Pak Wiyono : Bakul Mie Ayam Penyelamat Perut Anak Kos

Masih teringat betul kata ayah ketika aku memilih Yogyakarta sebagai kota tempat aku belajar kelak, “ Jogja itu enak, orangnya ramah-ramah.” Aku pikir sama saja, antara orang Jogja maupun orang Klaten, aku kira ayah berkata seperti itu karena beliau juga orang asli original dari Jogja, ya pantaslah kalau beliau agak narsis.

1 semester berlalu…

Betul kata ayah, atmosfer Kota Yogyakarta yang ramah dan istimewa benar-benar bisa aku rasakan.
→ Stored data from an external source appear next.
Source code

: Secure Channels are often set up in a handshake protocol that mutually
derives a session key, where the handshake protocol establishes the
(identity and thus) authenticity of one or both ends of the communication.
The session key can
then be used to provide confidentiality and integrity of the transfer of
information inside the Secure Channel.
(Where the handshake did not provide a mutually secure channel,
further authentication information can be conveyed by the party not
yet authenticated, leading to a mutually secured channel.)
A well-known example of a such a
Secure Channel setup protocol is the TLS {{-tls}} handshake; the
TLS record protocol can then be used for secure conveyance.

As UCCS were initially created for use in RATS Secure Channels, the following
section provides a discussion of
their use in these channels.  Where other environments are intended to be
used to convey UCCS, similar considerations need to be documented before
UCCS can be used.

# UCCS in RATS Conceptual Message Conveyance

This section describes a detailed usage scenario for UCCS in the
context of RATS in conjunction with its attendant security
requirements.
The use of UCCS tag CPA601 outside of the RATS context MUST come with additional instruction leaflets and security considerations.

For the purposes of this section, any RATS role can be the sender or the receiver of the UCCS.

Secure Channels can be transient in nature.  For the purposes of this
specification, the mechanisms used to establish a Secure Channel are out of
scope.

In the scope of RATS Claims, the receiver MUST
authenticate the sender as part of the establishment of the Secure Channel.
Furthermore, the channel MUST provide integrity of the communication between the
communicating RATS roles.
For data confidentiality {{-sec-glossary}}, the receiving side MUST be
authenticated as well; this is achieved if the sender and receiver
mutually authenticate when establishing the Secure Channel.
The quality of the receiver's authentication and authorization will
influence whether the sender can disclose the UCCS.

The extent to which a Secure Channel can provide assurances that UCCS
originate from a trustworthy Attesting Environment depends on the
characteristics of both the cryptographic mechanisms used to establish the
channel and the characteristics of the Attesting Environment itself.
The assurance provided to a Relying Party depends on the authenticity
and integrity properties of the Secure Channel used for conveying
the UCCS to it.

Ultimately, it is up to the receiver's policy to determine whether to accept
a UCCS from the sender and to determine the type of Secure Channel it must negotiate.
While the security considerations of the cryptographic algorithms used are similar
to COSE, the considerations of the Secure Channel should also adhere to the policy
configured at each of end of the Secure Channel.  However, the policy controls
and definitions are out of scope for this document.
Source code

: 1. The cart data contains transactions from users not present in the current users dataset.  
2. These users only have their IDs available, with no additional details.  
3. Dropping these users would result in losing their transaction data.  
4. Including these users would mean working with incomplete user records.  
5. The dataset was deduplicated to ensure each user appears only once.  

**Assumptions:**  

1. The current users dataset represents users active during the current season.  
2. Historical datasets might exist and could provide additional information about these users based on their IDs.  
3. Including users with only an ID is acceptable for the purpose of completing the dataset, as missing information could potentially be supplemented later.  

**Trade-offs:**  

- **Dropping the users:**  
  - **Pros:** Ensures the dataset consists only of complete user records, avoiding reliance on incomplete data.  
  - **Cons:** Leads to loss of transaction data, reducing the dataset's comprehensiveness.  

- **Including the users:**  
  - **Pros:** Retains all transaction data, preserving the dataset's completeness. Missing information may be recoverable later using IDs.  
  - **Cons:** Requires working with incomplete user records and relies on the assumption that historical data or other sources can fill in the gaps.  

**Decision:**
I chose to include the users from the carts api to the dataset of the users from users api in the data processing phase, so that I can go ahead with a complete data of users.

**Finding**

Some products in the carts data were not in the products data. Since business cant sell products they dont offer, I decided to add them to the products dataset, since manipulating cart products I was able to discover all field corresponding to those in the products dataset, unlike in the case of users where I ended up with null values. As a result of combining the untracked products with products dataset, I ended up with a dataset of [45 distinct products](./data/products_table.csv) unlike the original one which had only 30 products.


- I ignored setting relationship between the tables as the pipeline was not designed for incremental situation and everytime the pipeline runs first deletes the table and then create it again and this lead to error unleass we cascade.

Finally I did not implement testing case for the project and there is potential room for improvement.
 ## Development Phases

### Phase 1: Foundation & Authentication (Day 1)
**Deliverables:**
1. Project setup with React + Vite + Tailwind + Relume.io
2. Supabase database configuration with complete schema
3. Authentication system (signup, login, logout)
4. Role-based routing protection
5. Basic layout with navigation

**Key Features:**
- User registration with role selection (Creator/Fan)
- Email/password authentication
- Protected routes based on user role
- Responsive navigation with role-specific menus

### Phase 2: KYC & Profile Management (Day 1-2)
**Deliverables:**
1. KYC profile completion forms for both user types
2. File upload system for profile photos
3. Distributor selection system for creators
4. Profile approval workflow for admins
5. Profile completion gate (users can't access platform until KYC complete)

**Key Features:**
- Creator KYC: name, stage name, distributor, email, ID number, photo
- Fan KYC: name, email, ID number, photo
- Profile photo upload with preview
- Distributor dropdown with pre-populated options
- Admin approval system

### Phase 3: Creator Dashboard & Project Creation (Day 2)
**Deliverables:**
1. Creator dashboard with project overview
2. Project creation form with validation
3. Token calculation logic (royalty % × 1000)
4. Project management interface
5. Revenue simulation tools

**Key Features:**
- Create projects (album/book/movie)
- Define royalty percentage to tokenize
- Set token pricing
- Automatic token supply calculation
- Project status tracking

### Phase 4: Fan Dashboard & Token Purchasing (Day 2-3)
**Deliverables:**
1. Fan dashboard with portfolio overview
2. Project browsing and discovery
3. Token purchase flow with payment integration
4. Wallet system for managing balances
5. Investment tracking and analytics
Orang Jogja itu unik, selain ramah mereka juga suka menghabiskan ke-selo-an waktunya untuk membaca, M-E-M-B-A-C-A! Ajaib, orang-orang sepuh, bapak-bapak, ibu-ibu, mulai dari penjual gudeng di dekat kosan, penjual Aqua, pak tukang becak, pak tukang ojek, ibu penjual bakso ojek, sampai pak penjual mie ayam hobi membaca, yang paling sering aku lihat beliau-beliau ini setiap pagi mengganyang berita di Koran.


Tidak sampai disitu, bagi yang ngekos di wilayah kampung Sendowo pasti sudah tidak asing lagi dengan penjual mie ayam legendaris ini, Pak Wiyono. Legendaris? Iya, warung mie ayam ini sudah ada sejak era 80-an, kata mbak-mbak tetangga kamar kosku yang sekarang melanjutkan studi S2 di UGM, “Mie ayam itu sudah ada sejak jaman saya kuliah S1 dulu lhoo dek.” Oh, tidak heran setiap hari pasti ada pembeli yang antre kemruyuk untuk memesan mie ayam, entah 1 bungkus, entah 5 bungkus. Mayoritas pembeli mie ayam Pak Wiyono ini bergender laki-laki a.k.a mas-mas yang dari tampilannya aku bisa menebak kalau mereka adalah mahasiswa teknik. Porsi 1 mangkuk mie yang sampai tumpah-tumpah, mie yang berbentuk bulat tapi gendut ditambah sambal yang ekstra pedas, plus (yang paling penting) harga yang murah menghipnotis kami, para mahasiswa yang berkantong pas-pasan. Nyam-nyam….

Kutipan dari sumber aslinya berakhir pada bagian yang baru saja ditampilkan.